» **Work instruction**
Go through the data below and return each line where the string "landing" occurs.

» **Records provided**
=== Begin Enclosure ===
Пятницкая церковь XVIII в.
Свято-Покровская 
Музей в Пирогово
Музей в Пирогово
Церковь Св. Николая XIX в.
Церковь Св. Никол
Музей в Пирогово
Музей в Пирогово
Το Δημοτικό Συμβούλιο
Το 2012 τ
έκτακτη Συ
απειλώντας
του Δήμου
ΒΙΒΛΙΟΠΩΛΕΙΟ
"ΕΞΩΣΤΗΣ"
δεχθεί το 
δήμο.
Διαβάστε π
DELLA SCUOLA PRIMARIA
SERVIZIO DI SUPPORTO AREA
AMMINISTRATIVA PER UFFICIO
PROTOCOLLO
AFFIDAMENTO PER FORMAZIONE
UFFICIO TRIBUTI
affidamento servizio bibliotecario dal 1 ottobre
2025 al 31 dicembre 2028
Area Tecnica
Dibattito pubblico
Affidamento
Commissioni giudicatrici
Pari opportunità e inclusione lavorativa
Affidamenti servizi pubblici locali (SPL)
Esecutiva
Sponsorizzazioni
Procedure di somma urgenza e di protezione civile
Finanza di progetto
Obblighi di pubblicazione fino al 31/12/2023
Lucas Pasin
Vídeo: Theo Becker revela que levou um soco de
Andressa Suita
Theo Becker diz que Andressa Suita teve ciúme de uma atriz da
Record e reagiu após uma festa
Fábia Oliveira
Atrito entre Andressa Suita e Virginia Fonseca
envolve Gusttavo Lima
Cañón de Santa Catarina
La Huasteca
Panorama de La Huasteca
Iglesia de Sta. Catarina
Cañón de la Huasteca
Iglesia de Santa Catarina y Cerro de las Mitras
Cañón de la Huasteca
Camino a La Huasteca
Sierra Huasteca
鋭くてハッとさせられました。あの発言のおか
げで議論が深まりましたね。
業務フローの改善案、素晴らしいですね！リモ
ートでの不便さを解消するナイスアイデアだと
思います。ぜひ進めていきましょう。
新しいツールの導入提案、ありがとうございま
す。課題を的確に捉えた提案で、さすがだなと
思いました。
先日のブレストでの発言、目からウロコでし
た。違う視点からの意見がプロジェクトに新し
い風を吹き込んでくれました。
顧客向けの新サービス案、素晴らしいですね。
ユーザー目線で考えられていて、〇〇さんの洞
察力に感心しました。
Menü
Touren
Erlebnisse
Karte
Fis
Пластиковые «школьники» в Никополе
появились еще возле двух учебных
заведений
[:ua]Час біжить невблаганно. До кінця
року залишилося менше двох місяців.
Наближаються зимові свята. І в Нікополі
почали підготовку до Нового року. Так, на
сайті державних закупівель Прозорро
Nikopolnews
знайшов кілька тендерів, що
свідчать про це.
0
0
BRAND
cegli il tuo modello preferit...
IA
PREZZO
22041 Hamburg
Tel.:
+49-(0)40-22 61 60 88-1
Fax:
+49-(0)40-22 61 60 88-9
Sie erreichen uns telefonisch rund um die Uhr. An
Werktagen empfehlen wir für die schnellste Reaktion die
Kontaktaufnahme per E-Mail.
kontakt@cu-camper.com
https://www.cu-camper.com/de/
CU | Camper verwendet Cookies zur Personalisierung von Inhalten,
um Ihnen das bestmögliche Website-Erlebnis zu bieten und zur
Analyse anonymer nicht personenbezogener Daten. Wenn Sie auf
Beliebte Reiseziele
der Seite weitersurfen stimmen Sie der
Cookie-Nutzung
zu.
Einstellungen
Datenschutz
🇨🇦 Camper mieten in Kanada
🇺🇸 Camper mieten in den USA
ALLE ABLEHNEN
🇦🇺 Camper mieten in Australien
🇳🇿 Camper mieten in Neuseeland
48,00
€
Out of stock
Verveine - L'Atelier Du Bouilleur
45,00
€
=== End Enclosure ===
=== Begin Enclosure ===
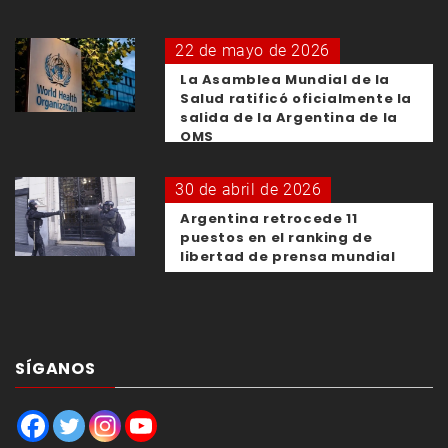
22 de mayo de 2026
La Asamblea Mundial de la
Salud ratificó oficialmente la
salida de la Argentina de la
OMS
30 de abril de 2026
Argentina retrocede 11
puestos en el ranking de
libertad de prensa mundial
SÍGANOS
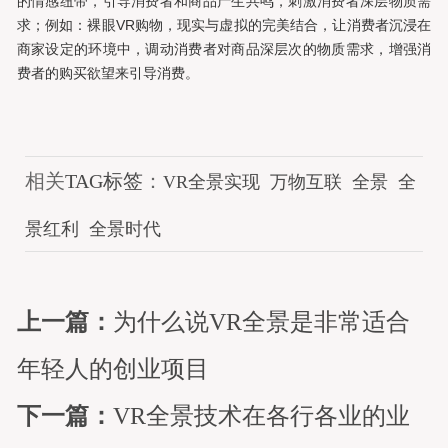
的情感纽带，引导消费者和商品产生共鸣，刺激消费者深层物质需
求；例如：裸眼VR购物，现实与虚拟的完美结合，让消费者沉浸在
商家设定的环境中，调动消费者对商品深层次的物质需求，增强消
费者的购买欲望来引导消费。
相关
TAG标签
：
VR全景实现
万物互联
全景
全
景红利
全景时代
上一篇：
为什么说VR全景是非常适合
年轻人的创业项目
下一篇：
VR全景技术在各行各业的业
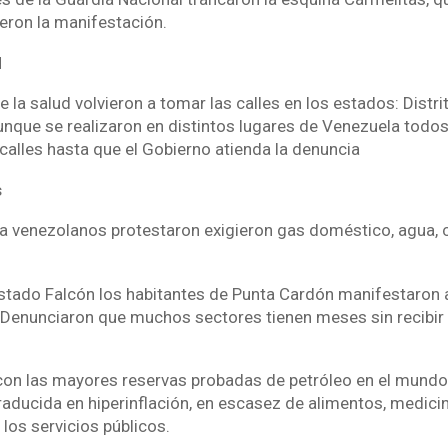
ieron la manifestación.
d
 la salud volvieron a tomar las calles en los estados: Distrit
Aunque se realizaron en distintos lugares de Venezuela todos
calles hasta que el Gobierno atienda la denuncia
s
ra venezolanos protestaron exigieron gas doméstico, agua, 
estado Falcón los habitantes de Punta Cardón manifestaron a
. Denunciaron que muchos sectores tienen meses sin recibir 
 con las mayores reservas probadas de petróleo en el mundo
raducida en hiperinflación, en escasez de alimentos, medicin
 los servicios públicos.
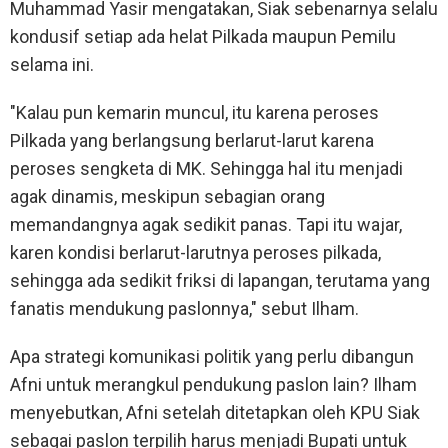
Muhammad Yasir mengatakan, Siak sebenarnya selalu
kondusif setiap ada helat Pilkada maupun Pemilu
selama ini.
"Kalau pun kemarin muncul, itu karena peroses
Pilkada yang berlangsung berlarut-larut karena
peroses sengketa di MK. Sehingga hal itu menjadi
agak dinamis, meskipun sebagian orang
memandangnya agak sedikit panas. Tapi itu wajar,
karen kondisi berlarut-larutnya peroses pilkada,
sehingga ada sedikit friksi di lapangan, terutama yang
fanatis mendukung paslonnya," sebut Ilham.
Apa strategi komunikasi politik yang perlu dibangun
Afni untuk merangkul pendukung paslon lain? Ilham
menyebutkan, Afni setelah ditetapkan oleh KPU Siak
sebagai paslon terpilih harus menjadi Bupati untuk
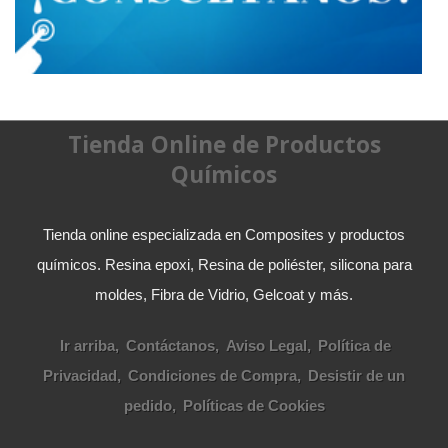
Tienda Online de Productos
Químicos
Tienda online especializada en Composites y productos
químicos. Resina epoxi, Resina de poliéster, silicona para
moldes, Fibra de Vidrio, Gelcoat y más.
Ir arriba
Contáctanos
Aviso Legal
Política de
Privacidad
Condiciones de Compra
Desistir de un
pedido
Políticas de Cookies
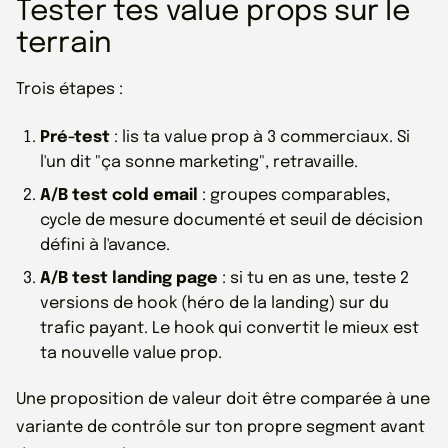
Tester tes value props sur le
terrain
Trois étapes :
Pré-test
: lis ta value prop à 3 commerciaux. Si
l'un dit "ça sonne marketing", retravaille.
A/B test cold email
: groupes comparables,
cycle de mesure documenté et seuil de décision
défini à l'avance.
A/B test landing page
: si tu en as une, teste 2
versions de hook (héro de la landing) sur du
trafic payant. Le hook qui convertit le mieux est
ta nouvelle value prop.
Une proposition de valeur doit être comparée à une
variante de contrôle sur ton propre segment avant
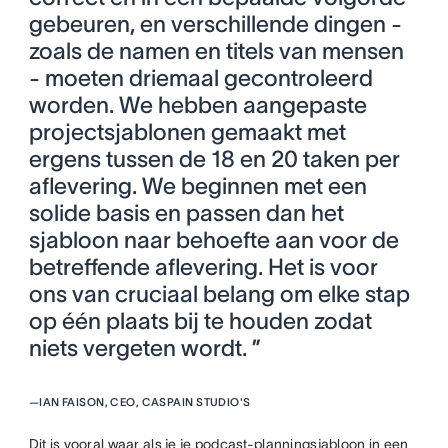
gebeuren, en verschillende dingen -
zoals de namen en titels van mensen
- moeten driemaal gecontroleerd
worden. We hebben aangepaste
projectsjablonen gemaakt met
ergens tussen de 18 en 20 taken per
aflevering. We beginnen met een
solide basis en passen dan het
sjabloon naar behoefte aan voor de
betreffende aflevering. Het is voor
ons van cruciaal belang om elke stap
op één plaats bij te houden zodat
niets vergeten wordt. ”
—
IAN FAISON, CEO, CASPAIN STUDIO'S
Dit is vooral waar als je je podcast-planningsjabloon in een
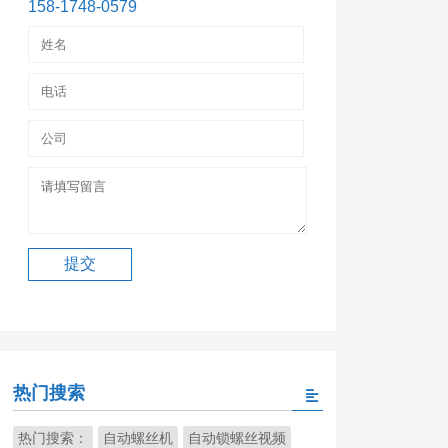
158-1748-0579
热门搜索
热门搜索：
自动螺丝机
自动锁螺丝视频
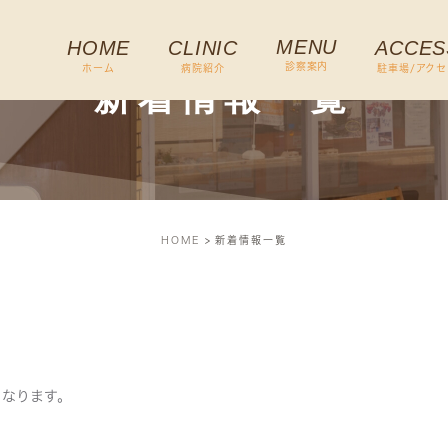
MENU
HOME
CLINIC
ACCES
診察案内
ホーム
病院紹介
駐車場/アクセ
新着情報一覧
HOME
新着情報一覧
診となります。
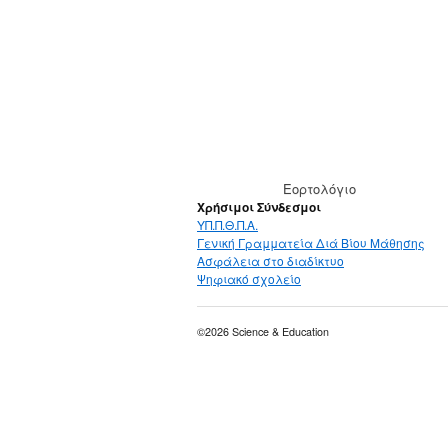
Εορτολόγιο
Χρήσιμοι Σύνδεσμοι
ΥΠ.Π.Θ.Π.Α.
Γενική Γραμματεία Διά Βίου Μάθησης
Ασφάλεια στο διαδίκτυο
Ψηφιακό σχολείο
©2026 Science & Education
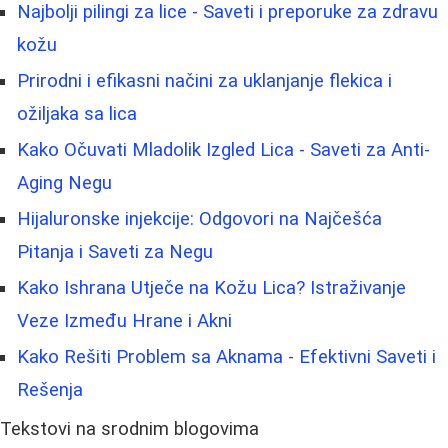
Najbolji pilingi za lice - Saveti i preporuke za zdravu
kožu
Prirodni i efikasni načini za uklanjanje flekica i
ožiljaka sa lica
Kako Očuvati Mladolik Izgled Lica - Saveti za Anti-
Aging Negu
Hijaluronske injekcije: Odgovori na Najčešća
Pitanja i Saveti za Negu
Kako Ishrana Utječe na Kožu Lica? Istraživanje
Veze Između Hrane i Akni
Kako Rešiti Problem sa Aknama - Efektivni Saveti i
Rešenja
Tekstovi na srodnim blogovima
=== End Enclosure ===
» **Task solution**
A/B test landing page
versions de hook (héro de la landing) sur du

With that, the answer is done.